I used standard Loew's treated lumber. They have two grades, and I used the better grade, it has a lot less knots in the boards so what warping occurs should be more controlled. The 2x6 boards seem to be pretty stable. The 2x4 boards are a totally different story ... many warped impressively. The 2x4 were pretty much turned vertically and used for support so that any warping didn't really effect the layout. 

Most of the 2x6's are laid bark side up (the outside rings are on the top of the board) but there are a few that are bark side down. The ones that are bark side down stay wet longer after a rain but the track doesn't rock on them because they cupped up. 

Initially, I let the boards sit outside after I bought them to allow them to dry a bit before I used them. Fresh pressure treated lumber is pretty nasty stuff.
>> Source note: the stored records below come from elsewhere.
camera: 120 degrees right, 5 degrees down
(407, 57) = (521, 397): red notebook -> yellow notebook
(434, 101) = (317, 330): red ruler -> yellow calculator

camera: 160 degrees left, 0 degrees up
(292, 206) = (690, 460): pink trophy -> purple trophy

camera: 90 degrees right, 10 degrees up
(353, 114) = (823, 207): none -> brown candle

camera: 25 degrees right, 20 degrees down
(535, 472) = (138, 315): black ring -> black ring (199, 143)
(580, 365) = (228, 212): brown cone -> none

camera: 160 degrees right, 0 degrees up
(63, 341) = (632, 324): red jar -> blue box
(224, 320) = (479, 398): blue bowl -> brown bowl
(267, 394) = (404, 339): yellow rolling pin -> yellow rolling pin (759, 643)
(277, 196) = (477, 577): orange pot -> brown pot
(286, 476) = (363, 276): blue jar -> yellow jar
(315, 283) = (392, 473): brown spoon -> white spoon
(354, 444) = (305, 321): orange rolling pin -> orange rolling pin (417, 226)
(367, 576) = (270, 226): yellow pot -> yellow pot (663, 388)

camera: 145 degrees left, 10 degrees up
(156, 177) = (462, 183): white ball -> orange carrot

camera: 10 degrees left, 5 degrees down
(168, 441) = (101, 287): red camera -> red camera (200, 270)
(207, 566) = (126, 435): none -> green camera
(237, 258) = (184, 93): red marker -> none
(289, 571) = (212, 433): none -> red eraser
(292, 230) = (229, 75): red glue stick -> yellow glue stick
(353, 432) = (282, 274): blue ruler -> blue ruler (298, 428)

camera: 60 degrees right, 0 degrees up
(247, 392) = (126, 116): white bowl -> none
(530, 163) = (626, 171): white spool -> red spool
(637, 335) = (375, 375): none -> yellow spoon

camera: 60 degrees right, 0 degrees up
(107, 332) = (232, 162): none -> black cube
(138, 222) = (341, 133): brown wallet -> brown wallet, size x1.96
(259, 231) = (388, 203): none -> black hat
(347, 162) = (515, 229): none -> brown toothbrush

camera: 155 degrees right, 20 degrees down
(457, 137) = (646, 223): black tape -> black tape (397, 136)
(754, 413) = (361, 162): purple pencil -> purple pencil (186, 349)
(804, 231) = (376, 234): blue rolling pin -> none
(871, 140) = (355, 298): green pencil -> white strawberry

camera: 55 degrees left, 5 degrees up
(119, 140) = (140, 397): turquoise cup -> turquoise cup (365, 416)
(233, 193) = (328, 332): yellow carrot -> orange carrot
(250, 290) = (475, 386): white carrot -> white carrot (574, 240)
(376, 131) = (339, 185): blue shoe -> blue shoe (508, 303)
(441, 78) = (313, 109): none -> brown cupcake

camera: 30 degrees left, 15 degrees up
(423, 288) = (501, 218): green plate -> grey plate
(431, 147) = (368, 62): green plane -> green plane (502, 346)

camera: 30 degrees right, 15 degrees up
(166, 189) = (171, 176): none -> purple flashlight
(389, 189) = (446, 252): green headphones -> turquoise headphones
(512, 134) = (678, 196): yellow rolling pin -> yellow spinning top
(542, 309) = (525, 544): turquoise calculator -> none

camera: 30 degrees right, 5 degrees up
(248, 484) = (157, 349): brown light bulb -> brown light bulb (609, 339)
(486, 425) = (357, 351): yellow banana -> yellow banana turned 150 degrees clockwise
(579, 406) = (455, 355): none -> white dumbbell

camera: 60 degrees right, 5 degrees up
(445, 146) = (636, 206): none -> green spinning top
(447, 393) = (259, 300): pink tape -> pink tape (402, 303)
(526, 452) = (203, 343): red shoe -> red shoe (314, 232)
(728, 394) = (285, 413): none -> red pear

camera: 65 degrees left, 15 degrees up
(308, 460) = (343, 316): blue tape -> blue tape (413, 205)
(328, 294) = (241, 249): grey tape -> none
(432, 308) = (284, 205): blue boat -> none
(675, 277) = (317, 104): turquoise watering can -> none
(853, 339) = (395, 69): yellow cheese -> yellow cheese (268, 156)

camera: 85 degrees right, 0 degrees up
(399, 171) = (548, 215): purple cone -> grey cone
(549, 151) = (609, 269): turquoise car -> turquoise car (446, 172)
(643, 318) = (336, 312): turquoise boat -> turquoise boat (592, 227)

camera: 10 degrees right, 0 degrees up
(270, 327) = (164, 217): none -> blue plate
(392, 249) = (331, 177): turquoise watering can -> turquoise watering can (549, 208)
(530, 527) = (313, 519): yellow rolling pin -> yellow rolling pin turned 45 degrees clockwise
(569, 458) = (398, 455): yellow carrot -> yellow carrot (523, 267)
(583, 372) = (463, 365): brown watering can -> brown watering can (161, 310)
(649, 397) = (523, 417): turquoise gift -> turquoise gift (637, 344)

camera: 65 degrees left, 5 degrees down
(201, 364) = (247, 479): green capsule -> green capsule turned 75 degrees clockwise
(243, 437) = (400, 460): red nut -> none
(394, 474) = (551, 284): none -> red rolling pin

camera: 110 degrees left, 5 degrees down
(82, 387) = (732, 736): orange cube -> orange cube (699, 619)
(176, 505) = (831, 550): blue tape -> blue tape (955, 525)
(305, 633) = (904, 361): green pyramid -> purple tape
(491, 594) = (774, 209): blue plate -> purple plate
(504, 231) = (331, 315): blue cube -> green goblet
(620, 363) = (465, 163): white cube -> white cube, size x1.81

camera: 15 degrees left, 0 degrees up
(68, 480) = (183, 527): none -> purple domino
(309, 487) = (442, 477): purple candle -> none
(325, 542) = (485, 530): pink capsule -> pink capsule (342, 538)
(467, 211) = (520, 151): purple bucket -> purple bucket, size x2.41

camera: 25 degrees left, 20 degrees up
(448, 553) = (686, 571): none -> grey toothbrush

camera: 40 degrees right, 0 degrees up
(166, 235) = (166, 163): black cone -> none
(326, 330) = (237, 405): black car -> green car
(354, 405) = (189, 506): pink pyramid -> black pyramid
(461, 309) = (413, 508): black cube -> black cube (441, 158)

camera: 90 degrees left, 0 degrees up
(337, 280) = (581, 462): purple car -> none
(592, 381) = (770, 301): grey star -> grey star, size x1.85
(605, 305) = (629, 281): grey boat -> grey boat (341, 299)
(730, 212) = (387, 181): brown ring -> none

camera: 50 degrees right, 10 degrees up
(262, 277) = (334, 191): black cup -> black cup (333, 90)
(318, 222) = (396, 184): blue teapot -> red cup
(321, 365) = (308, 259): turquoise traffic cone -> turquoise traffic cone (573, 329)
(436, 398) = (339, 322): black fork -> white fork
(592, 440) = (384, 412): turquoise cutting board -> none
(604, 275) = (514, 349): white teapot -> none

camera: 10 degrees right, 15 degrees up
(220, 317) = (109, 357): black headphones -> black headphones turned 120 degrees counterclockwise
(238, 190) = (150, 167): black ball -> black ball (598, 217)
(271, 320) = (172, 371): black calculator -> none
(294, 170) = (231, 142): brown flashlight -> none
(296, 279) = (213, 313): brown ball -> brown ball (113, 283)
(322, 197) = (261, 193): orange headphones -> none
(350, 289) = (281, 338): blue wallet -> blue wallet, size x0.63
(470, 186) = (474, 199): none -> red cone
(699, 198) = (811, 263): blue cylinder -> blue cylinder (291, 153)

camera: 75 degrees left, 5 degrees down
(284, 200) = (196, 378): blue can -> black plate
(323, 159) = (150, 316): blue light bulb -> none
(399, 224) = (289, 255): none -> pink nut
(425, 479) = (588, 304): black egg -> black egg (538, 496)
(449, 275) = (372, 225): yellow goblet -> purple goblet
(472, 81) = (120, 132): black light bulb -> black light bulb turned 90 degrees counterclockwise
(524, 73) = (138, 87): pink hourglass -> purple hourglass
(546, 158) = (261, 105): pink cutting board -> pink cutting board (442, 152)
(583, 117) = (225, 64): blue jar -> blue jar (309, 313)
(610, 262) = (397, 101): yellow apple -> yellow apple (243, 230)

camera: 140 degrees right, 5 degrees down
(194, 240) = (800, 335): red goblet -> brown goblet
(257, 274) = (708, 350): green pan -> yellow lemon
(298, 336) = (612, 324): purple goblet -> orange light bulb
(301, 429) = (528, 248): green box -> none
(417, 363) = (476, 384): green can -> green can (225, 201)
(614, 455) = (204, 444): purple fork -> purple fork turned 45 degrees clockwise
During the early phases of the layout, I laid the boards on the ground and made trial versions of the layout. Every so often I would flip the boards over so they would dry a bit more evenly. 

Any boards that warped got used for the curve sections and shorter straight sections. Anything that stayed stable got used for the longer straights. 

I have no idea if they will warp now but they have already survived the spring here in Alabama which has alternated between wet and dry and got close to breaking a few temperature records on the high side. 

If I start having troubles, I will replace sections with either the ladder style design like Richard's design above or for the stuff buried in the dirt, I will make a new roadbed using paver base. 

It will probably be a year or more before I really know the answers to warping question. By then who know what the layout will have evolved into. 

Tom


----------



## Jerry Barnes (Jan 2, 2008)

Pretty neat how you did that, I like the vertical boards on the outside.


----------